As he spoke, he seated himself likewise on the parapet of the sewer, and read over the boy's shoulder, Amor Vincit Omnia. Then his spectacled glance travelled down the page, returning for comfort to the title; that, at least, smacked of learning. "Ah, aha! I see. Light literature. Good for colloquial, and of paramount use in vivâs. So far, well. For superiority of diction, nevertheless, and valuability to grammar studies, give me Tatler, Spectator, and such classics."
Govind closed his book in most unusual irritation. "Even in English literature, master-ji, new things may be better than old."
"Of that there is no possible doubt," quoted master-ji, with cheerful gravity. He was a most diligent reader of the English papers, and used to sit at the library table for hours of an evening devouring the critiques on Gilbert's or Tennyson's last with undiscriminating absorption in the formation and style of the sentence. His quotations were in consequence more various than select. "Of that there can be no possible probable manner of doubt, as a modern poet puts it tersely," he repeated, tilting his embroidered smoking-cap farther from his forehead and drawing the black alpaca tails of his coat round his legs; "yet still, for all that, it is held, that--to speak colloquially--for taking the cake of scholarship the classics----"

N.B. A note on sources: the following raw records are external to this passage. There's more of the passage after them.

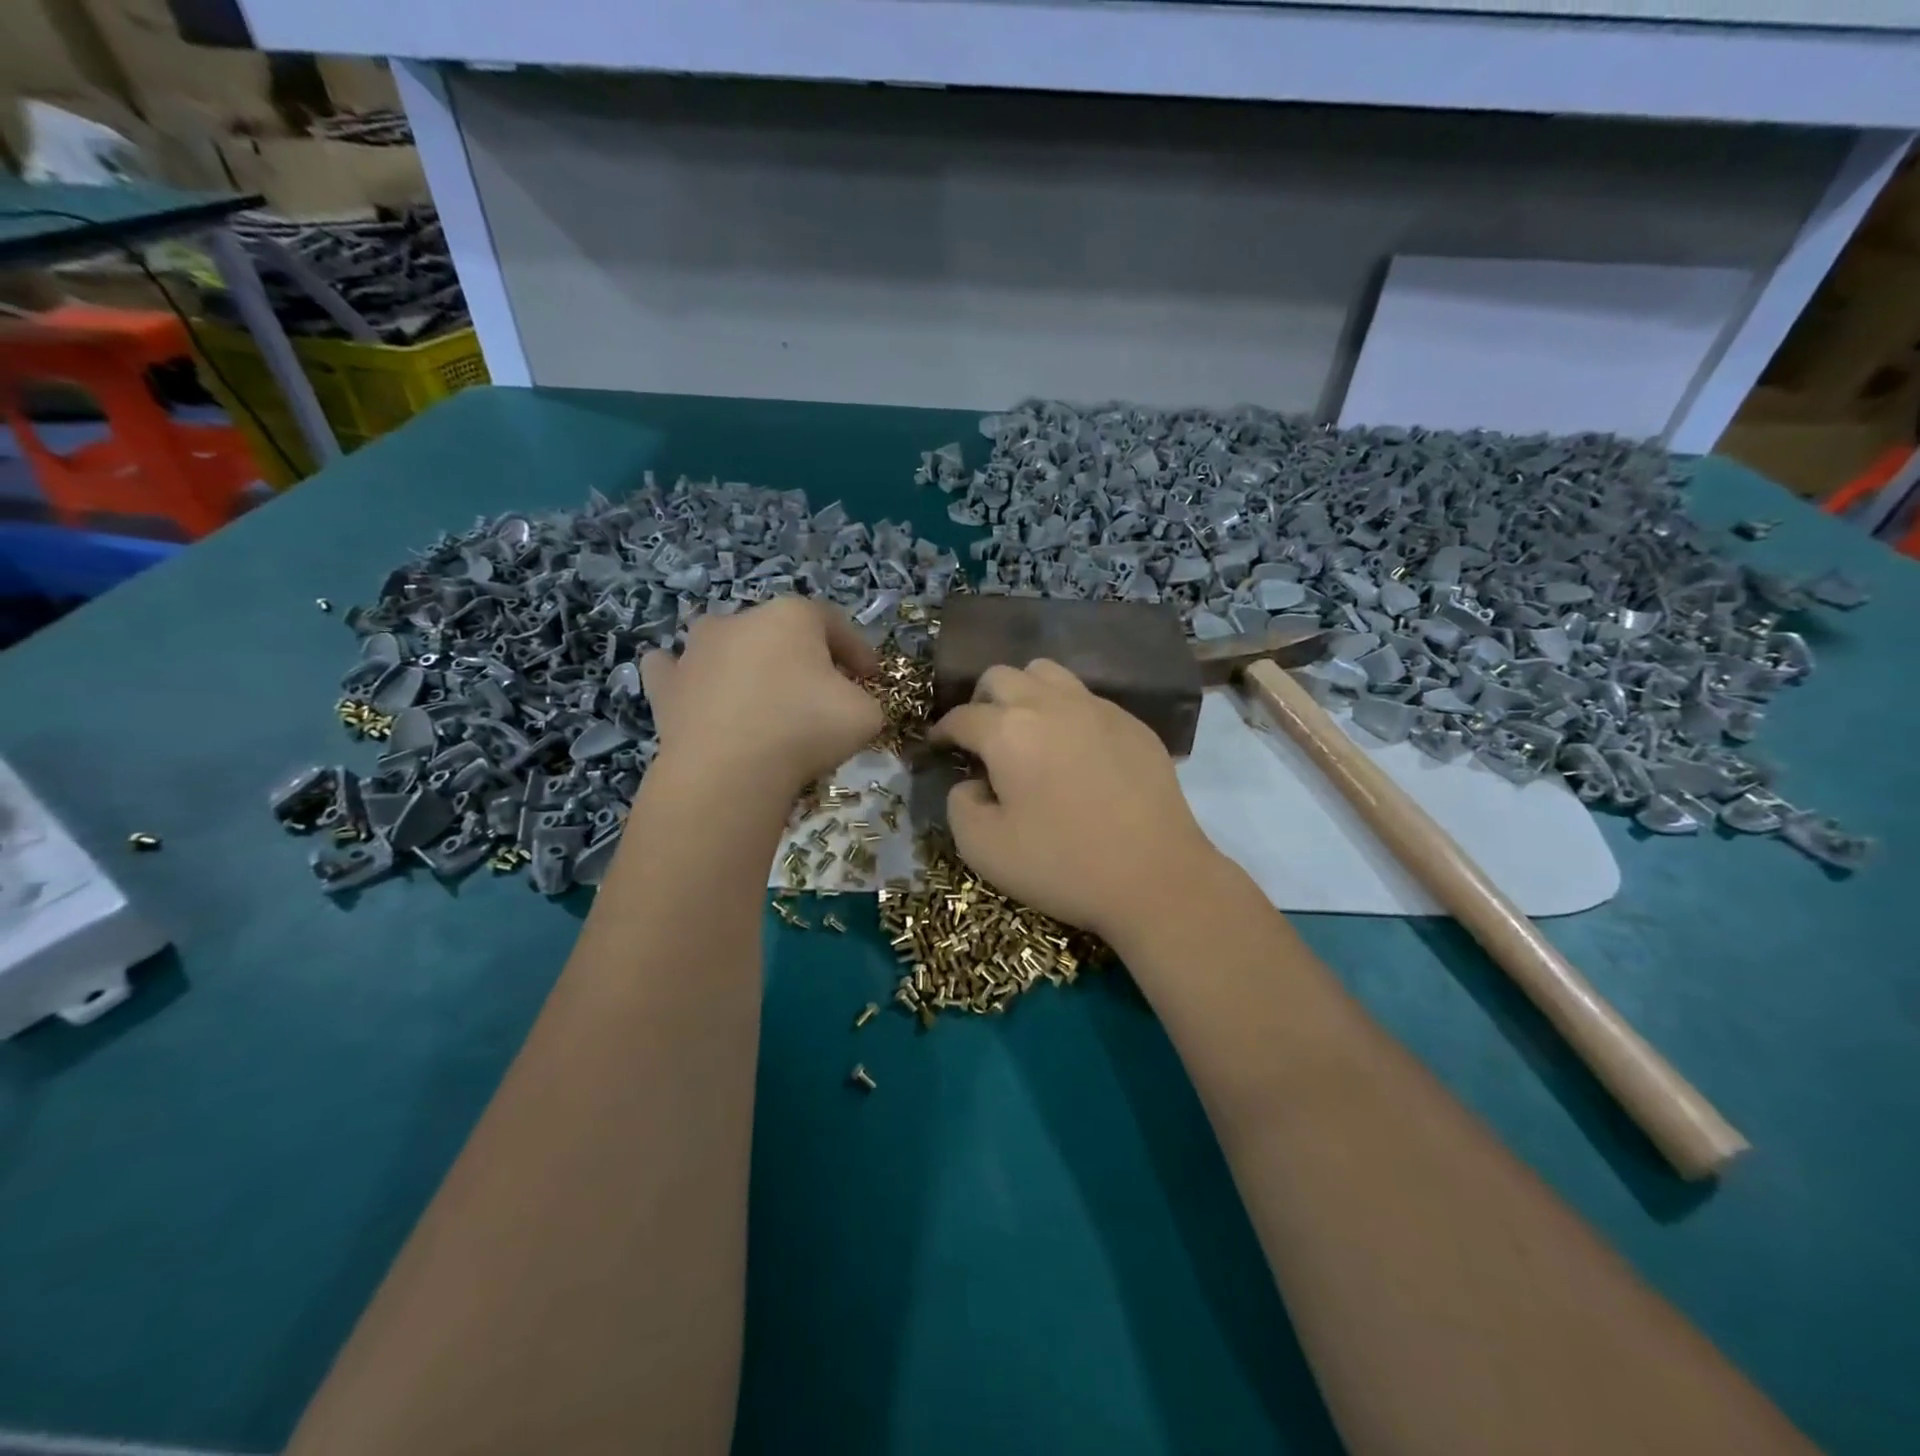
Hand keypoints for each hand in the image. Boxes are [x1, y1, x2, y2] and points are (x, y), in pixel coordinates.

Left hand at [641, 598, 884, 797]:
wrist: (728, 773)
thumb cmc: (804, 730)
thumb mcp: (865, 715)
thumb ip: (863, 699)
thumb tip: (849, 704)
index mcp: (792, 616)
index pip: (834, 623)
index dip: (858, 650)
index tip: (871, 677)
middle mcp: (740, 620)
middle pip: (781, 632)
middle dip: (803, 657)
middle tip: (821, 692)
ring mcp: (695, 650)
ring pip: (726, 644)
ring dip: (746, 663)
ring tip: (761, 697)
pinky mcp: (664, 686)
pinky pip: (674, 670)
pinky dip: (688, 678)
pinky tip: (697, 693)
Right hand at [929, 660, 1224, 943]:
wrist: (1156, 877)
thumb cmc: (1063, 864)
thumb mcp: (983, 849)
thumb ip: (959, 805)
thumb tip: (973, 782)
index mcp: (1008, 731)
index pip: (962, 716)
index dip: (943, 730)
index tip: (938, 746)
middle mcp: (1051, 704)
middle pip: (1001, 676)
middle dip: (981, 701)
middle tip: (982, 737)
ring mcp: (1097, 708)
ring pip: (1047, 673)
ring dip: (1025, 693)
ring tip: (1027, 731)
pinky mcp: (1133, 724)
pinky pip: (1087, 699)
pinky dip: (1067, 713)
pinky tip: (1075, 752)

Govind Sahai put his feet to the ground and the first volume under his arm.
"Master-ji, when one labours long days at cube roots, then classics in the evening become excessive. Life is not all learning; life is love also."
He was quoting from the book he had been reading.
"Sits the wind in that quarter," began Narayan sagely; then he looked at the boy reflectively and changed manner and language. "That brings to memory, my son," he said in Hindustani. "When comes thy wedding procession? I must speak to the virtuous widow that it come in vacation time, so as not to interfere with study."
A sullen indifference was on Govind's face.